Yokluğunun iki yakası
bir araya gelecekmiş
hasret bitecekmiş
bitmesin..
Sensizlik sofrasının kanatsız kuşları
başka diyarlara göç edecekmiş
etmesin..
Yeter ki bir daha
gönlün idamıma meyletmesin…
Vuslatın..
İki yaralı yürek kadar birbirinden uzak
ani bir ölüm kadar yakın vuslatın..
Kaç kez inkâr edebilirim gözlerini
Kaç kez tıkayabilirim kulaklarımı
Seslenişini kaç defa duymazdan gelebilirim
Daha kaç ömürlük sürgün yeter unutmak için
bendeki beni benden koparan seni..
Müsebbibi isem maziye gömdüğün her yeni yaşın
azabıma eklensin dökülen her sahipsiz gözyaşın..

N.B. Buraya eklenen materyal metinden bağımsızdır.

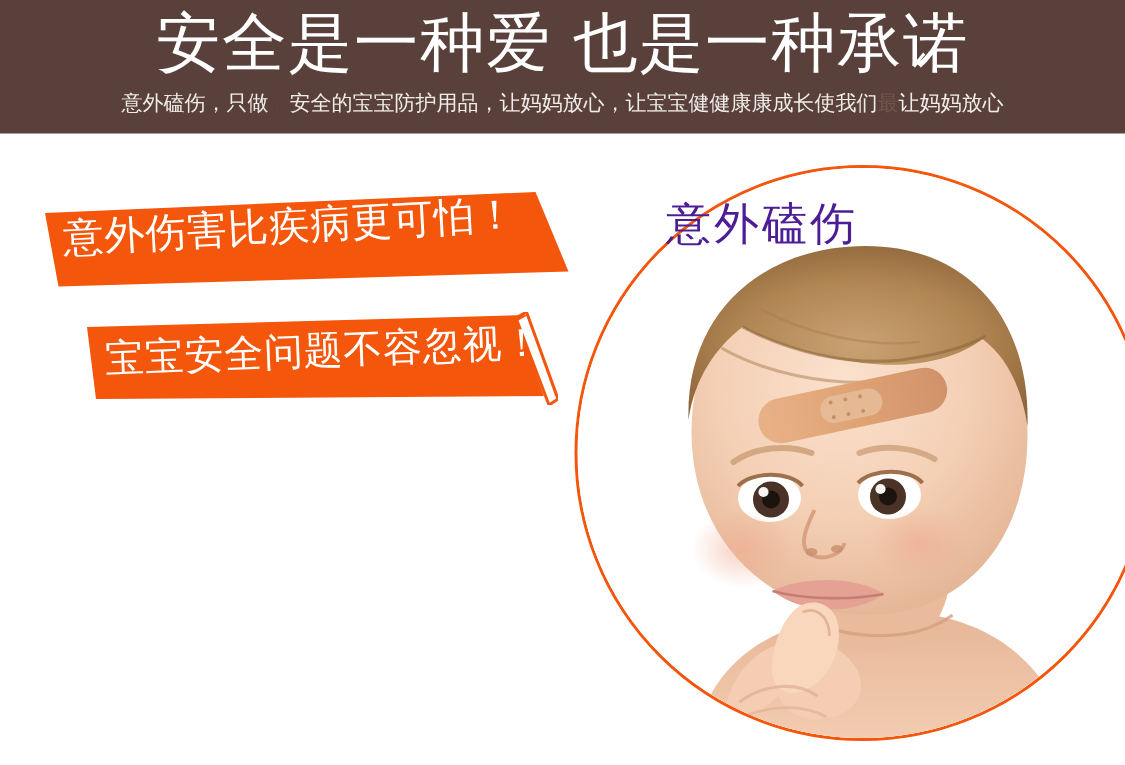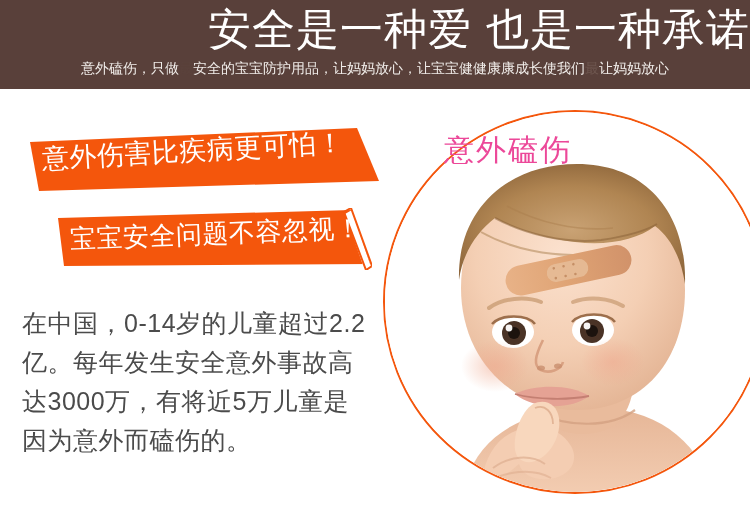--- a/index.html
+++ b/index.html
@@ -26,21 +26,21 @@
     width: 750px;
     height: 89px;
     background: #59403a;
     overflow: hidden;
   }
   .header-title {
     position: absolute;
     left: 0;
     top: 3px;
     width: 750px;
-    text-align: right;
+    text-align: center;
     color: #ffffff;
     font-size: 43px;
     line-height: 52px;
     letter-spacing: 1px;
     font-weight: 400;
     white-space: nowrap;
   }
   .header-title .gap {
     display: inline-block;
     width: 14px;
@@ -137,21 +137,21 @@
     border: 2px solid #f4560c;
     box-sizing: border-box;
     background: #ffffff;
     overflow: hidden;
   }
   .circle-label {
     position: absolute;
     left: 444px;
     top: 132px;
     z-index: 5;
-    color: #ec4899;
+    color: #4c1d95;
     font-size: 30px;
     line-height: 36px;
     letter-spacing: 2px;
     white-space: nowrap;
     font-weight: 400;
   }
   .photo {
     position: absolute;
     left: 0;
     top: 0;
@@ -182,21 +182,20 @@
 
   <div class="banner" id="banner2">
     <svg class="shape" viewBox="0 0 320 62" preserveAspectRatio="none">
       <polygon points="6,10 300,2 318,56 12,58" fill="#f4560c"></polygon>
       <path d="M300,2 L318,56 L312,60 L293,6 Z" fill="#ffffff"></path>
       <path d="M299,0 L320,58 L314,62 L292,4 Z" fill="none" stroke="#f4560c" stroke-width="2"></path>
     </svg>
     <span class="label">宝宝安全问题不容忽视！</span>
   </div>
 
-  <div class="body-copy">在中国，0-14岁的儿童超过2.2亿。每年发生安全意外事故高达3000万，有将近5万儿童是因为意外而磕伤的。</div>
 
   <div class="circle">
     <svg class="photo" viewBox="0 0 384 384">
       <defs>
         <radialGradient id="skinTop" cx="45%" cy="35%" r="70%">
           <stop offset="0%" stop-color="#fbe1ce"></stop>
           <stop offset="55%" stop-color="#f4cfb4"></stop>
           <stop offset="100%" stop-color="#e3b393"></stop>
         </radialGradient>
         <radialGradient id="hairGrad" cx="50%" cy="55%" r="60%">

Kutlama ile matem arası bir kavşaktayım
sevincim çığlıklarından mahrum yaralı
umutlarım eski takvim yapraklarına sarılı..
Bilmem kaç kere dilendim ayrılık avlusunda
Kim bilir bu kaçıncı tevekkül edişim sevdana..
Gülüşümü tebessümüne kurban eylediğim
benimkisi ne şairlik ne bir koyu dervişlik
varsa yoksa diz boyu çaresizlik
bir de imkânsızlık boyu kabullenmişlik..
Arala karanlığın ar perdesini ve hisset
ellerimin günaha hazır sıcaklığını..
Olsaydı karşına çıkacak dermanım
her tenhada kıstırmaz mıydım
yıllara meydan okuyan masumiyetini..
Saçlarının kokusuyla dolu ciğerlerim
hasretinle dağlanmış dudaklarımla
tam on ikiden vurmaz mıydım
yüzünden sarkan tebessümü..
Bil ki
Her köşe başı yanağına pembe bir pusu
Her köşe başında kesebilirim yolunu..
Bil ki
Sıcak nefesinin zehrini taşıyor hâlâ tenim
Dudaklarımı dudaklarınla mühürleyip gittiğin günün
vahşetini yaşıyor hala bedenim…
www.youtube.com/watch?v=U8YiQwQB1AU
5.0
100% (4)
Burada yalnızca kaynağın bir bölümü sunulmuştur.